Configuration Updates With Emacs 29

May 07, 2023 3 minutes

As I mentioned in my last post, I started using VSCode to see what I’m missing and I thought that it’s a good time to take all the risks and break my Emacs configuration. In the last changes, I tried to use the built-in alternatives of the packages like eglot instead of lsp-mode. Now I’ve made the decision to update Emacs to version 29.

When I first switched to Emacs 28, all my performance problems were solved thanks to native compilation support. Most of these problems were caused by LSP1 and it was very annoying to wait even half a second to see syntax errors in the code. Now I don’t close Emacs on the server for months. This was the most significant change to Emacs 28 that I can’t forget.

Now, if you ask what the equivalent important update is on Emacs 29, I guess I can claim that Emacs has become quite useful even if you don’t install any extensions. Many extensions I used are now included in the project, for example:

Furthermore, TRAMP2, which functions similarly to VSCode’s remote development extensions, has started to support Docker and Kubernetes; however, I have not yet verified whether LSP can be used in a remote development environment. I prefer to use MOSH3 to connect to the server and execute Emacs remotely, unless this occurs.

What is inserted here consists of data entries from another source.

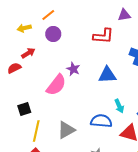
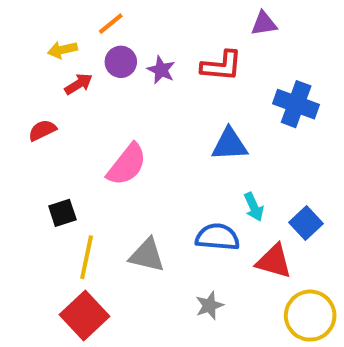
red arrow: (28, 53) -> (79, 84), moved
purple star: (73, 69) -> (161, 70), moved
gray triangle: (66, 130) -> (147, 255), turned 42

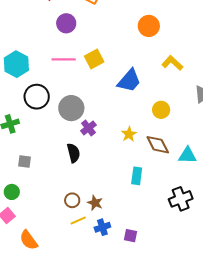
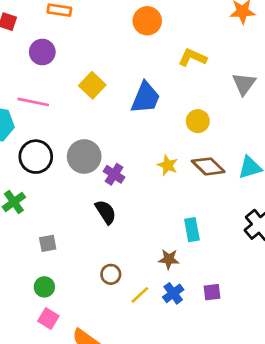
pink line: (64, 59) -> (33, 102), moved, turned 30
cyan rectangle: (137, 176) -> (192, 230), moved
brown circle: (72, 200) -> (111, 274), moved
brown star: (95, 203) -> (169, 259), moved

As many extensions were included, I also reviewed the other extensions I used. Although it is possible to use Emacs without any installed extensions, it is very difficult for me to give up some extensions. For instance, magit is far superior to many competitors, both as an Emacs and a git client.

Another extension that I can’t give up is doom-modeline. The default mode-line view in Emacs is also quite ineffective. It wastes space, uses the right half of the line very inefficiently, and shows minor modes needlessly. I began utilizing doom-modeline to address all of these issues. You can see the screenshot to see how it looks:

With Emacs 29, I suppose the major modification I made was to cease using popups for text completion. I’m not sure if it’s a good idea yet, but I’ll keep trying. I use all of Emacs’ capabilities that make use of minibuffers considerably more effectively by using the following extensions:

  • consult: an extension for minibuffer completion.
  • vertico: a minibuffer completion UI. It’s necessary for consult.
  • orderless: completion style with various algorithms to find more search results.
  • marginalia: an extension to see more information about the search results.

When I started using minibuffer instead of popup for completion, there was a lot of space left for a second text completion. so I thought why not use copilot or codium. Look at the screenshot to see how it works:

I didn’t turn on a lot of UI components, like line numbers, tabs, fringe, and scroll bars, so it’s likely that my configuration isn’t optimal for a graphical user interface. And to be honest, I didn’t need it; perhaps I’ll keep the UI in zen mode and continue using Emacs in my preferred terminal program, WeztTerm. But for the time being, I intend to continue working with VSCode. You may find a new version of Emacs with my setup in my emacs.d repository if you want to try it out.